▸ Task to carry out:
According to the mm_ddens() help file, what is the default grid size n?

▸ Given passage:
{smcl}
{* 11aug2020}{...}
{cmd:help mata mm_ddens()}
{hline}
{title:Title}
{pstd}
{bf:mm_ddens() -- Density estimation by diffusion}
{title:Syntax}
{p 8 23 2}
{it:real matrix}{bind: }
{cmd:mm_ddens(}{it:X} [{cmd:,} {it:w}{cmd:,} {it:minmax}{cmd:,} {it:n}{cmd:,} {it:h}{cmd:,} {it:qui}]{cmd:)}
{p 4 8 2}
where
{p 14 18 2}{it:X}: {it:real colvector} containing data (missing values not allowed)
{p 14 18 2}{it:w}: {it:real colvector} containing weights (missing or negative
values not allowed); default is {it:w} = 1 (no weights)
{p 9 18 2}{it:minmax}: {it:real vector} specifying the lower and upper bounds
of the support of {it:X}; specify one value (lower boundary only) or
two values (lower and upper boundary); default is {cmd:(.,.)} (unbounded support;
in this case, grid points will be chosen such that they extend the observed data
range by 10 percent on each side)
{p 14 18 2}{it:n}: {it:real scalar} specifying the grid size (number of
evaluation points); will be rounded up to the next power of 2; default is
{it:n} = 2^14 = 16384; specify {cmd:.} (missing) to select the default; reducing the
grid size will reduce the accuracy of the results
{p 14 18 2}{it:h}: {it:real scalar} specifying the bandwidth (kernel halfwidth); the
default is to determine the bandwidth automatically; set {it:h} to {cmd:.} (missing)

▸ Records:
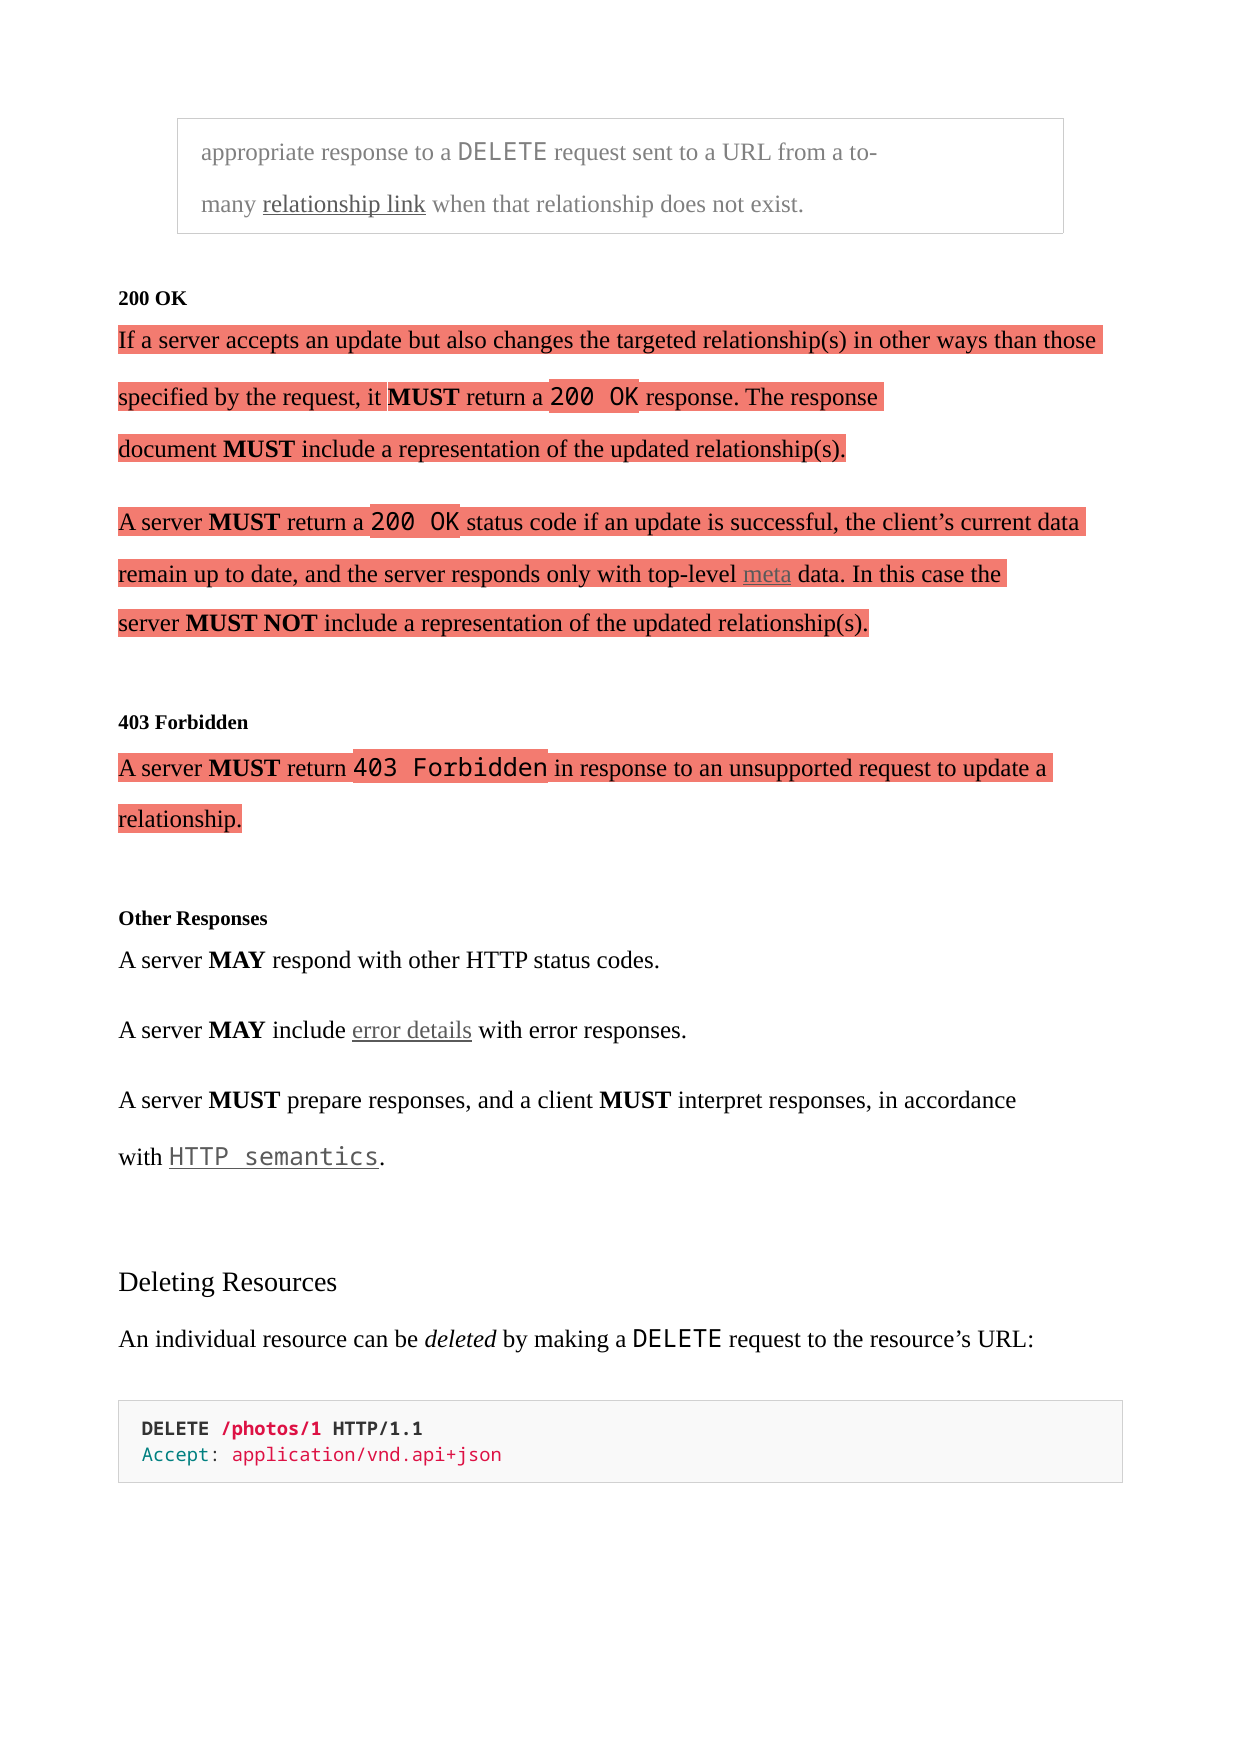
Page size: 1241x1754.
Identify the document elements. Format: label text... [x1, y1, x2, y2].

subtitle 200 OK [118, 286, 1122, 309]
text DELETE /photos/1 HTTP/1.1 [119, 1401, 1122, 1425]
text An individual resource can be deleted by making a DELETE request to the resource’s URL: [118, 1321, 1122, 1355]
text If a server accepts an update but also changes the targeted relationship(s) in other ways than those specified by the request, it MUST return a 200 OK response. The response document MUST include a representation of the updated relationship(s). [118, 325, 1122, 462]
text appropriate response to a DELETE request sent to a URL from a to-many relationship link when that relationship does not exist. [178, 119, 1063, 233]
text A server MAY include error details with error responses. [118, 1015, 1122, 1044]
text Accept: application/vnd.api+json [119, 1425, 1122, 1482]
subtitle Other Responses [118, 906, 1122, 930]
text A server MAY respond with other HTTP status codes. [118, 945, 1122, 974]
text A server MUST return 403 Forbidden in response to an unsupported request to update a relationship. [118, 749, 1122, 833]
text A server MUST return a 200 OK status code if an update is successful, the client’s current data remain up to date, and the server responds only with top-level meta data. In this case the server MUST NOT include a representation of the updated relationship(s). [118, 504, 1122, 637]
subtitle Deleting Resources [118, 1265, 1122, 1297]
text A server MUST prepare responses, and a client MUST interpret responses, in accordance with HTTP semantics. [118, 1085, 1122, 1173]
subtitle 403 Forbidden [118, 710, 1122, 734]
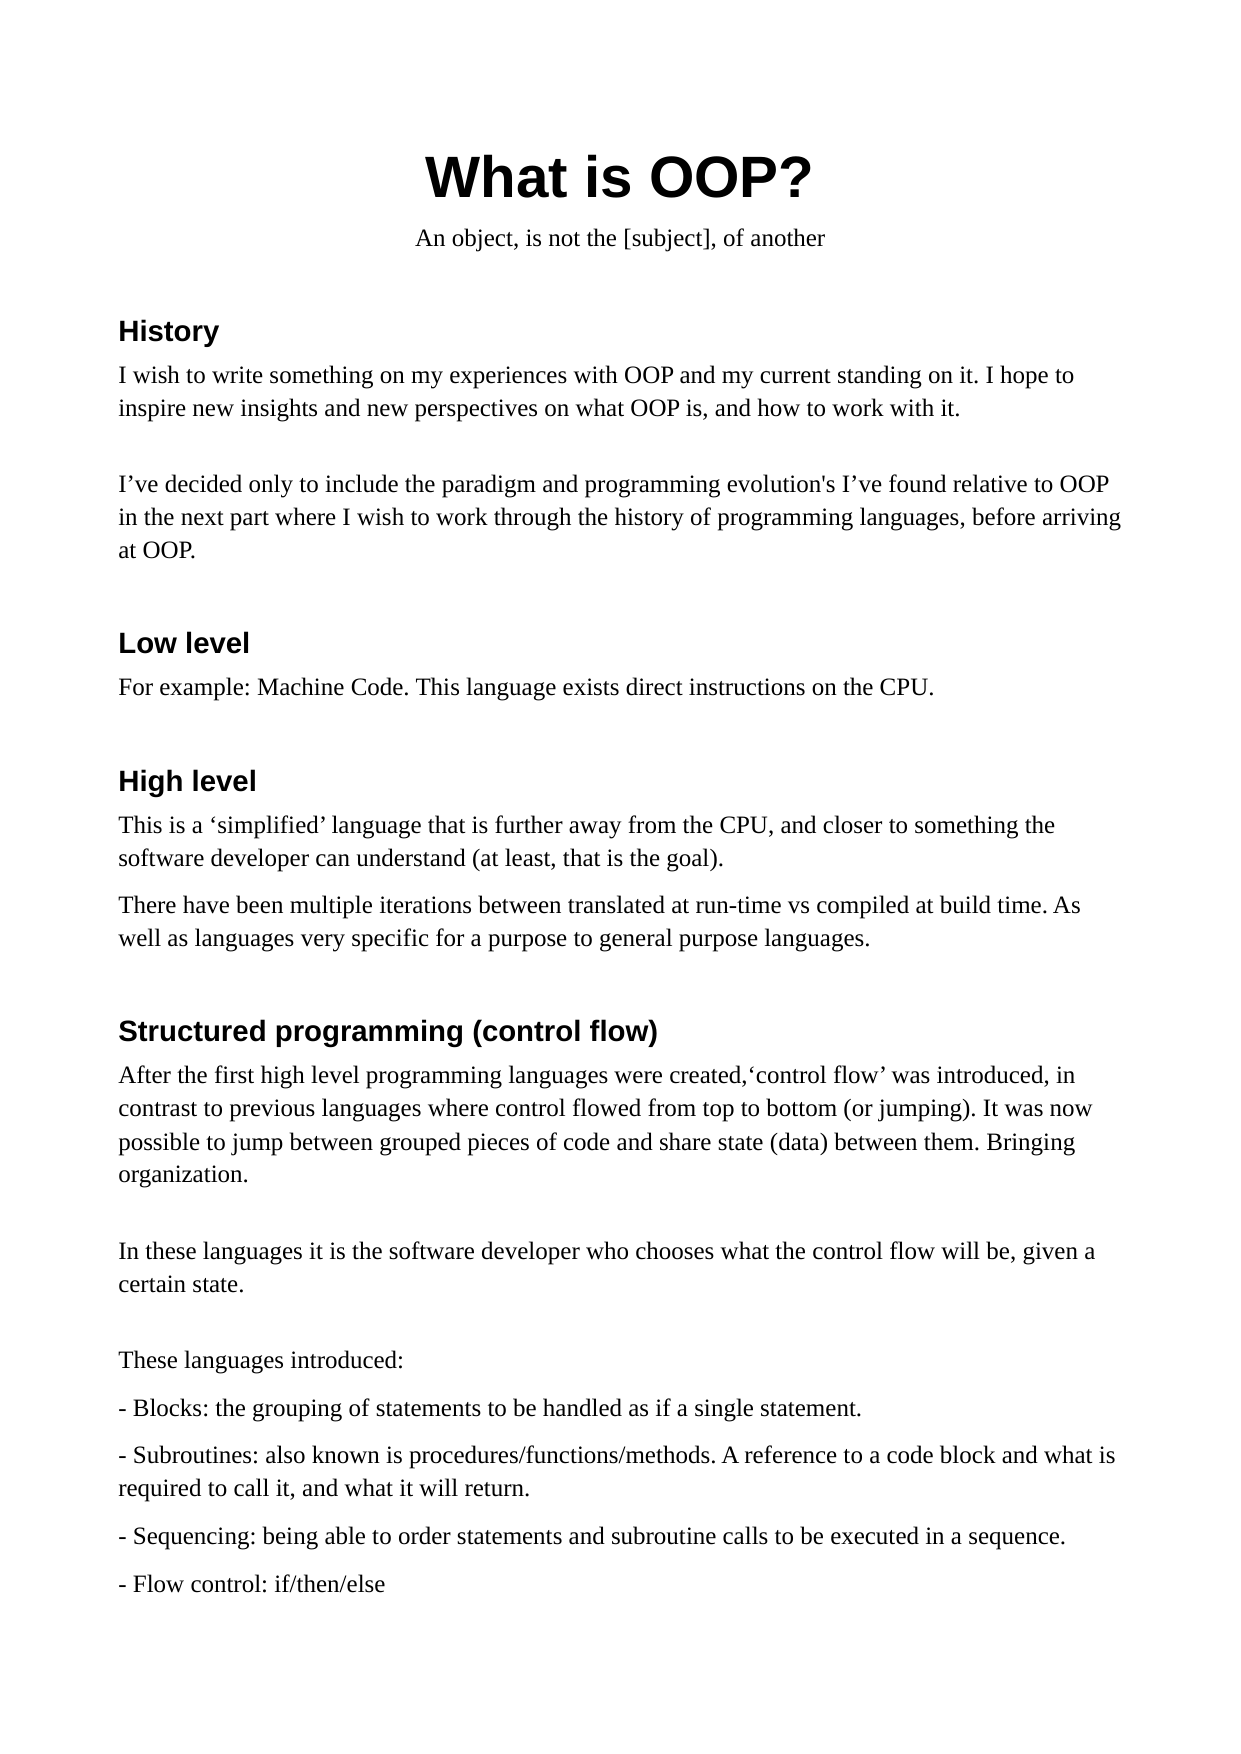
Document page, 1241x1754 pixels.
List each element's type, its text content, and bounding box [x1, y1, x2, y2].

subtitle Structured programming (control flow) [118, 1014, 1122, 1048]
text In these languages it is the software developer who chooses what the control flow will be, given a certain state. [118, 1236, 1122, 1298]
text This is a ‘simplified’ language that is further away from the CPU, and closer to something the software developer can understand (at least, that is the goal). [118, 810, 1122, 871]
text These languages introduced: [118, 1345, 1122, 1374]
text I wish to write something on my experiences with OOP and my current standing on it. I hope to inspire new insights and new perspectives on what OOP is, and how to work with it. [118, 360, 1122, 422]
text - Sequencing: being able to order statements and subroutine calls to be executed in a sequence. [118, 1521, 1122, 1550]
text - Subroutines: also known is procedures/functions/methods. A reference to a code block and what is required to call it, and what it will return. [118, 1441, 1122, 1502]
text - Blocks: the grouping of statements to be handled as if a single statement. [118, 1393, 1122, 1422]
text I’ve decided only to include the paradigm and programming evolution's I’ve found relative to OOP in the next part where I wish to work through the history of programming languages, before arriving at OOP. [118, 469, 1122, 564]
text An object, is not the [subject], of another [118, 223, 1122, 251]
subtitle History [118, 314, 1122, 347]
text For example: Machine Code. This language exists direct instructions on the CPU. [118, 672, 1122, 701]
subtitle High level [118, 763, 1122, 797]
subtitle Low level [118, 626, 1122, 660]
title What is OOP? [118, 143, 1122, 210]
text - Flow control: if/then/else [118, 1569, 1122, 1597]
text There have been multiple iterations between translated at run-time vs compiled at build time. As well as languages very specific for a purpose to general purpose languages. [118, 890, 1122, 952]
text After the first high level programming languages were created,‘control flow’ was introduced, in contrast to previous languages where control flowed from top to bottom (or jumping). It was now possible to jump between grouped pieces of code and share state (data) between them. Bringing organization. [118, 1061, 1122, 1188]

▸ Reply:
The default is n = 2^14 = 16384.